L’Entretien avec Armand Strainchamps – La création autrement

Présentez vous en quelques mots :

Je suis artiste peintre professionnel indépendant.

Quand et comment êtes vous entré en contact avec l’art ?

Déjà étant petit, je dessinais dans mon coin en me disant que je voulais être artiste. Comme je ne me voyais pas en autodidacte, il fallait que je suive des études artistiques.
J’ai passé l’examen d’admission pour l’École Nationale Supérieure des Arts Visuels la Cambre, qui était pour moi, le top absolu. Tout en apprenant l’histoire de l’art, l’école nous poussait à développer notre propre style.

Entrer et réussir cette école a été un déclencheur dans ma vie, la Cambre m’a forgé et m’a appris à faire autrement.

Parlez-nous de votre démarche artistique :

En passant par le dessin et la  gravure, j’ai commencé à utiliser diverses photocopieuses pour réaliser mes tableaux, ce qui déjà dans les années 80 était le Copy Art. C’est ainsi que ma ligne de dessin s’est formée et aujourd’hui dans mes peintures on retrouve toujours cette ligne saccagée et irrégulière. En 1986 la ville de Luxembourg a lancé un concours de peintures murales dont j’ai remporté l’un des cinq et c’est ainsi que j’ai fait ma première peinture murale.

Les dimensions, la projection, les échafaudages…

Ou trouvez-vous votre inspiration ?

Le cinéma, la BD, la lecture, mais c’est surtout la vie de tous les jours qui provoque en moi une certaine créativité. N’oublions surtout pas la couleur qui m’inspire des ambiances et des atmosphères. 

Sans titre 48, 2022, Acrylique sur toile, 80 x 80 cm
Sans titre 49, 2022, Acrylique sur toile, 80 x 80 cm

Quel message/émotion souhaitez-vous transmettre à travers vos oeuvres ?

C’est quasi impossible pour moi de répondre a cette question, parce que chaque personne qui va voir et s’intéresser à mes oeuvres, va vivre une émotion différente. Je ne contrôle pas l’effet de mes tableaux. 

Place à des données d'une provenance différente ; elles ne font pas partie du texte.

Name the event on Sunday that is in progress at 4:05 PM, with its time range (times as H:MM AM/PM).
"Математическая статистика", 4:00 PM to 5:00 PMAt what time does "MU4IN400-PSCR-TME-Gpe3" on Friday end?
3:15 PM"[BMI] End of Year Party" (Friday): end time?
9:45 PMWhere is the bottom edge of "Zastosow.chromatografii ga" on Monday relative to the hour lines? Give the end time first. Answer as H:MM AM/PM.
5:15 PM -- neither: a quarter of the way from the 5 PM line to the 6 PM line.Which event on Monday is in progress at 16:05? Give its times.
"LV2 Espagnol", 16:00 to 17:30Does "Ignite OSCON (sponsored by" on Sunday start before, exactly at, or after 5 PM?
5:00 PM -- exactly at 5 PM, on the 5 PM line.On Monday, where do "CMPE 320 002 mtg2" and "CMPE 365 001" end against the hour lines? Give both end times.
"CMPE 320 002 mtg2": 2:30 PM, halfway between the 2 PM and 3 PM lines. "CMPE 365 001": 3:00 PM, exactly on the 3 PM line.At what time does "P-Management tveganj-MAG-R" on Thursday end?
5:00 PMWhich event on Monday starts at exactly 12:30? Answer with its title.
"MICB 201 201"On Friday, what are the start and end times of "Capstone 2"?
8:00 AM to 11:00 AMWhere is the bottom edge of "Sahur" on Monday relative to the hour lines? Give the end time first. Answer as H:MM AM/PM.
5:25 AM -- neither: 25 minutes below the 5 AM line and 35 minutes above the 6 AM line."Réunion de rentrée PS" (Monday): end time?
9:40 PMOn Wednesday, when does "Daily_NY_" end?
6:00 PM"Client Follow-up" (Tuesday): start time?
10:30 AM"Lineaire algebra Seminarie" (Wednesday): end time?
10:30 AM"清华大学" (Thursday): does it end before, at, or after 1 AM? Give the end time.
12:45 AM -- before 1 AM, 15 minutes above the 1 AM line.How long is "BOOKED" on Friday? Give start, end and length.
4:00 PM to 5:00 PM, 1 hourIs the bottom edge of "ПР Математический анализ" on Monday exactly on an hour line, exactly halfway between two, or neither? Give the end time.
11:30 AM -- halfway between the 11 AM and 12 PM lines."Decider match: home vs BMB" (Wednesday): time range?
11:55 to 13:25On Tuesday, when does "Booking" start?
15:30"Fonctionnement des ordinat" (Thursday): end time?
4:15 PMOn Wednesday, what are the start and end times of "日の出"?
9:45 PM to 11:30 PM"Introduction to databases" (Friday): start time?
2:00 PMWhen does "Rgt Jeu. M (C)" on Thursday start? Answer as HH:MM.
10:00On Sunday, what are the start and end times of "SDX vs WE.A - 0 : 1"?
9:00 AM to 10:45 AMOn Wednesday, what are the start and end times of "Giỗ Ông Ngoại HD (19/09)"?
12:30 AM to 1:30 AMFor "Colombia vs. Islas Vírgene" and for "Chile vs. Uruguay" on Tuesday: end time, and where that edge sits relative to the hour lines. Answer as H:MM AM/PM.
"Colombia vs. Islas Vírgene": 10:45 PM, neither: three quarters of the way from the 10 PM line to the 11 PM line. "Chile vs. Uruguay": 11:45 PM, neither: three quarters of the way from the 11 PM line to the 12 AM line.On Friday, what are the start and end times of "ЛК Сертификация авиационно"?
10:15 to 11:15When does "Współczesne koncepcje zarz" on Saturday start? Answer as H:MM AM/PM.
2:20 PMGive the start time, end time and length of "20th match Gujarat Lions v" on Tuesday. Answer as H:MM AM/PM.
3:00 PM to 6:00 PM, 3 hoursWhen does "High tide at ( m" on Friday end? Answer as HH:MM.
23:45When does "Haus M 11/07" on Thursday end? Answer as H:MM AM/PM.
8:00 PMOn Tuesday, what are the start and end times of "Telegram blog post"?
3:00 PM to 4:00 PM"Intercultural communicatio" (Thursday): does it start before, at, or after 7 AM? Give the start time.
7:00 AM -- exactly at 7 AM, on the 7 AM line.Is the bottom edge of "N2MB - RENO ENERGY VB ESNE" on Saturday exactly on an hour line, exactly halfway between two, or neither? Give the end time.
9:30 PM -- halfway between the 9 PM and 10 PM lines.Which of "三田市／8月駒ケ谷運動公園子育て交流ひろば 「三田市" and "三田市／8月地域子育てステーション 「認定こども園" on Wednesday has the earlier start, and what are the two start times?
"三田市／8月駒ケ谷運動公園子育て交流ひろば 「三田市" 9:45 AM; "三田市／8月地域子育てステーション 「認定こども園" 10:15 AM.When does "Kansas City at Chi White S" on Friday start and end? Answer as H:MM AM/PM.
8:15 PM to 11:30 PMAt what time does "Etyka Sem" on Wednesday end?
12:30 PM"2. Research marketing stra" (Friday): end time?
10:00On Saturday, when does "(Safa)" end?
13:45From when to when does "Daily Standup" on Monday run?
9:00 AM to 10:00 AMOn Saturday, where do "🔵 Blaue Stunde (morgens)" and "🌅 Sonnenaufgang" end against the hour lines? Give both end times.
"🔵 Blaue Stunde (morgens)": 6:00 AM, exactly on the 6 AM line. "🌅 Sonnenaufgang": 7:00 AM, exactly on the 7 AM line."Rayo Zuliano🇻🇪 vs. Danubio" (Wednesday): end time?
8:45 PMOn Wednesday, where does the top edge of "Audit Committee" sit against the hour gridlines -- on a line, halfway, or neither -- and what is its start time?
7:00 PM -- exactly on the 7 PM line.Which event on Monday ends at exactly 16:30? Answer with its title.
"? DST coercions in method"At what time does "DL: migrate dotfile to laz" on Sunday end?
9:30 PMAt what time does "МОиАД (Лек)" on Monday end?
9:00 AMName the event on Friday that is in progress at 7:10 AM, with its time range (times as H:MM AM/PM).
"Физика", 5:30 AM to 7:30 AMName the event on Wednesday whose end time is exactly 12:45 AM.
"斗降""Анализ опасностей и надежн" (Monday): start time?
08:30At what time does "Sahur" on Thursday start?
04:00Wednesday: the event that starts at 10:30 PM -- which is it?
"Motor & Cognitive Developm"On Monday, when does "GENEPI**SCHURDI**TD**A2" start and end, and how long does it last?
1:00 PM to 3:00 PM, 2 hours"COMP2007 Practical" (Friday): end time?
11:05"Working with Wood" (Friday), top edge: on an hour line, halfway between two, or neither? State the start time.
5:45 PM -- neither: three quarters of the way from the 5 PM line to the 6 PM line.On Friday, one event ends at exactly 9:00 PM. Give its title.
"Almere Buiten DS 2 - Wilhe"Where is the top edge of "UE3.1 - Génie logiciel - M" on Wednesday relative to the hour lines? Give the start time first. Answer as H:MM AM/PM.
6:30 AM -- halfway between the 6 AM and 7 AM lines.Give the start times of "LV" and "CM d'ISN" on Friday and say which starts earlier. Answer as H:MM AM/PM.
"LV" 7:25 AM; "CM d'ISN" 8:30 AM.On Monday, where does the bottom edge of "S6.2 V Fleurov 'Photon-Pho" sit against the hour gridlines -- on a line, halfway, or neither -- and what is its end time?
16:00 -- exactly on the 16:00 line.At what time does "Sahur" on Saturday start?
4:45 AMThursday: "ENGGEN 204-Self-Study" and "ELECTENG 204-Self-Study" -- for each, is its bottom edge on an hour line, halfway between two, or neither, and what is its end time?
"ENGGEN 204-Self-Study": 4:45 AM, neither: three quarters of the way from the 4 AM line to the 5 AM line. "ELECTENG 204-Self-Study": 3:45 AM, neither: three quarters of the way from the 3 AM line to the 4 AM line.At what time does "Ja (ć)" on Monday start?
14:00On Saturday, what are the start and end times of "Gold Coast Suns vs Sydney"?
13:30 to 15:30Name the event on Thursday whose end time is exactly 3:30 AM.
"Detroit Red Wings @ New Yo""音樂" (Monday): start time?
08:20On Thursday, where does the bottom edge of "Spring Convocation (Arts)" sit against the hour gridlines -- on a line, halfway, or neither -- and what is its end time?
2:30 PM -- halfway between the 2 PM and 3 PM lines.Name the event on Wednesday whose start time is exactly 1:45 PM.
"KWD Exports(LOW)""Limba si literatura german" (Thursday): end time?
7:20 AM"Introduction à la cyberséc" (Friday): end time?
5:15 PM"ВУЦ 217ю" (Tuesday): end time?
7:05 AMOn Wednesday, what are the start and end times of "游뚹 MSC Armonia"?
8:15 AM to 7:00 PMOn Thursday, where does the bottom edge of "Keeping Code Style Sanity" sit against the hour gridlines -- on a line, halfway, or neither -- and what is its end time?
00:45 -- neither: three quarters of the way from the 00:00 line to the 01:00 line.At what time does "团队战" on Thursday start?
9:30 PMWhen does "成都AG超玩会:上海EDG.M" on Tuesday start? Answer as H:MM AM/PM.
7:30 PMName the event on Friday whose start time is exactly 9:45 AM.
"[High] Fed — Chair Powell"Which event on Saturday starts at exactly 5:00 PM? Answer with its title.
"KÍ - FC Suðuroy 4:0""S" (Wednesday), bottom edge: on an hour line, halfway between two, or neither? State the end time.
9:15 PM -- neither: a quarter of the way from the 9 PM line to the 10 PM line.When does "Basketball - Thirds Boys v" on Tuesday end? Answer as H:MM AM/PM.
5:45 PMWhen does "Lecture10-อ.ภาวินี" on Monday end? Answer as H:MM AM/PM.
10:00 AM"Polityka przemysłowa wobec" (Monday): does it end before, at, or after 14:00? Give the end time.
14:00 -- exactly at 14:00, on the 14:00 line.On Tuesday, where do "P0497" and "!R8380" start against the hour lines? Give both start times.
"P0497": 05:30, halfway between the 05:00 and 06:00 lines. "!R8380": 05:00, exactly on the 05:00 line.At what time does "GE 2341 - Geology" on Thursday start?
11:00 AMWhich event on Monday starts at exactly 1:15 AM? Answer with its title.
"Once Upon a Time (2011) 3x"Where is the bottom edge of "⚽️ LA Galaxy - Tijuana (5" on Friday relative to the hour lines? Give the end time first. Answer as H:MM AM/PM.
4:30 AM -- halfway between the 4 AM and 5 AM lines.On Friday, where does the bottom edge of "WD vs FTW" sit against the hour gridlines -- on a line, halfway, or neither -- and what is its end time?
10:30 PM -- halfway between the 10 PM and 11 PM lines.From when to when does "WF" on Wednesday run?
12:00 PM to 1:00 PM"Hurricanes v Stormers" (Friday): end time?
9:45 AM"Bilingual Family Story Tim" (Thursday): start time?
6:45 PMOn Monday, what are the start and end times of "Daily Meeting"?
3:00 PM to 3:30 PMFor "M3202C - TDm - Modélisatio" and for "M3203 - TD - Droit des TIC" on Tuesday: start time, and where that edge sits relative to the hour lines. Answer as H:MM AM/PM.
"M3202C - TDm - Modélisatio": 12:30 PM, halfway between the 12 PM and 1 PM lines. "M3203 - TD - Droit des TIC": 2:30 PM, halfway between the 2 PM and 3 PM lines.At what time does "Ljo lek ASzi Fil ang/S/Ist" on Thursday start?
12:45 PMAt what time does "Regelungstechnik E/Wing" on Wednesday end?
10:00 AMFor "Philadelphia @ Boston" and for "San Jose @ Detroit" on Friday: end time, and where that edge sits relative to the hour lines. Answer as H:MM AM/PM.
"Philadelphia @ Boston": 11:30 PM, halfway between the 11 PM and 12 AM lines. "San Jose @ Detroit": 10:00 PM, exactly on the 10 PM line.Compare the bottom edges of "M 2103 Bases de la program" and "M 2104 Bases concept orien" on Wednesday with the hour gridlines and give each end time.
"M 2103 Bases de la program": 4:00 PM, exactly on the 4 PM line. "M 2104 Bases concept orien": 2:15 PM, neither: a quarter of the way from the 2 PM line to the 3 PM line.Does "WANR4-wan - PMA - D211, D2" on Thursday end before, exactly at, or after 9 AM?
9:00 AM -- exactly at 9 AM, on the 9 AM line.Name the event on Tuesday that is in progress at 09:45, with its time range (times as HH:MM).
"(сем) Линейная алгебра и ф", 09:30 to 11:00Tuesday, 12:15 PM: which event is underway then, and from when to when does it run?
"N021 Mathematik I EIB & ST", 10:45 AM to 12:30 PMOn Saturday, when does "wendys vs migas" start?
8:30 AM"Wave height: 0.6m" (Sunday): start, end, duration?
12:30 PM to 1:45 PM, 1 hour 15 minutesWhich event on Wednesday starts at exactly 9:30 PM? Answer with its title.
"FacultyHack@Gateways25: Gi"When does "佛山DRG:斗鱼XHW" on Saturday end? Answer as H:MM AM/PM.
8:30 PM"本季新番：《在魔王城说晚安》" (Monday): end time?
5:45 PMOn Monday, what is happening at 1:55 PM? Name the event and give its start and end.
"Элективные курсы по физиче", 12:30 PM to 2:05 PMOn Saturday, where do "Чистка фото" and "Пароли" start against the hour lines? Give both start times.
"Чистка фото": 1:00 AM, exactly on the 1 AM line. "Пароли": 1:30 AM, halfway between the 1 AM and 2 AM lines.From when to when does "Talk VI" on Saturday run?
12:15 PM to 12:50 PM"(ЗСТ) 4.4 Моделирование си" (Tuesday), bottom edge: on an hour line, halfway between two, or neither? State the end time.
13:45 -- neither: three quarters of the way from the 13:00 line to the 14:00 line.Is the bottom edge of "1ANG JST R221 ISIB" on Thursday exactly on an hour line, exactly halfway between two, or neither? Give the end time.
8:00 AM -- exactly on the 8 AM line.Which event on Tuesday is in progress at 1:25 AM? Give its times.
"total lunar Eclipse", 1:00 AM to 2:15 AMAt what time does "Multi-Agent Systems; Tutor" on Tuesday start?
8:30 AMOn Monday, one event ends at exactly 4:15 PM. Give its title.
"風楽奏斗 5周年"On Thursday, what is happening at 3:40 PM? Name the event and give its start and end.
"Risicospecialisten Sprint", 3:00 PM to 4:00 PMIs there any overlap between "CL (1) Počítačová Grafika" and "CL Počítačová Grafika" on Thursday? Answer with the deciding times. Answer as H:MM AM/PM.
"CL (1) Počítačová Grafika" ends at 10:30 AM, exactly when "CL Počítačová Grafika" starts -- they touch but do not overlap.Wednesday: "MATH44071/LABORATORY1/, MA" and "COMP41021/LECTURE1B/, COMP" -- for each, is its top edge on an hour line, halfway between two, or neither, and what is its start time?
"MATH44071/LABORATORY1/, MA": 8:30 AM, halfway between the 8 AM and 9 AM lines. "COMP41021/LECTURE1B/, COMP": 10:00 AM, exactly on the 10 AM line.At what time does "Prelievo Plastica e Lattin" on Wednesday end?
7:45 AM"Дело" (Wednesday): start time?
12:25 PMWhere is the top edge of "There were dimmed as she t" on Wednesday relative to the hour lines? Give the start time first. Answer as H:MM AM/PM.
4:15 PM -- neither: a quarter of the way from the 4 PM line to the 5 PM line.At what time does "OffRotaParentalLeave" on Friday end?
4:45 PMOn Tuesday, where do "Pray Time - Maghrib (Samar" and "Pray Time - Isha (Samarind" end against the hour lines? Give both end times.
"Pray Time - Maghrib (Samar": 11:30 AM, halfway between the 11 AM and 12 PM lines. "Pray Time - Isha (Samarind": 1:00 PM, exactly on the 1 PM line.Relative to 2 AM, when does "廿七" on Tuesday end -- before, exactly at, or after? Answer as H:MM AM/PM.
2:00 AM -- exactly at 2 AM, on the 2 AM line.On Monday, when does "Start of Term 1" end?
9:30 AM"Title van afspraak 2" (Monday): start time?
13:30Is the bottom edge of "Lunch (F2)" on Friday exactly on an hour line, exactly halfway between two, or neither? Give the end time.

Je dois peindre pour faire en sorte que le tableau reste ouvert, que le spectateur puisse s’investir et vivre une émotion, une atmosphère qui lui est propre. C’est comme la poésie, je dois travailler l’aspect de l’oeuvre mais ce que les spectateurs vont vivre, c’est à eux de le décider. 

Avez-vous un souvenir de création que vous aimeriez partager ?

Peindre le plafond de la gare de Luxembourg restera toujours un souvenir particulier. C’était un très grand évènement pour moi, car je n’ai pas eu de contraintes j’ai pu faire ce que je voulais. 

Si vous deviez choisir une oeuvre dont vous êtes le plus fier ?

La fierté c’est un sentiment spécial. Pour être fier, il faut arriver au bout de quelque chose et je n’y suis pas. Plus de produis d’oeuvres, plus le nuancier devient grand, donc c’est compliqué de parler d’une oeuvre en particulier. En revanche je suis content d’avoir pu continuer et garder la volonté de réaliser la prochain tableau.

Quels sont vos futurs projets ?

Il y a une exposition en partenariat avec Art Work Circle qui sera visible cette année et un nouveau projet dans l’espace urbain. J’aime travailler avec des architectes parce qu’il y a forcément un dialogue qui s’installe entre l’architecte et moi-même, une contrainte intéressante et constructive. 

Deux expos par ans, dont je connais le contenu, c’est un bon rythme, on y est pour cette année ! Les expos sont des moteurs pour moi. Autant je n’aime pas qu’on vienne à l’improviste à l’atelier autant j’aime être confronté au public. 

  • Quelle est la première chose que vous avez faite ce matin J’ai bu un verre de jus mais je ne sais plus lequel, je change tout le temps !
  • Quel est le sujet principal de votre travail : Inventer des ambiances, des espaces en dehors de toute réalité.
  • Vous ne quitteriez jamais votre domicile sans… Du papier et un crayon.
  • Votre “happy place” ? Mon atelier. C’est le cliché du havre de paix, la concentration pure, la satisfaction de pouvoir être seul. 
  • Votre mot préféré ? Comme je préfère le texte au mot. Je citerai donc la métaphore de Victor Hugo que je préfère « L’hydre univers tordant son corps écaillé d’astres ».
  • Votre plaisir coupable ? Il m’arrive de fumer des Havanes.
  • Quel est votre projet rêvé ? C’est le prochain, il a le gout de la réalité parce qu’il est possible.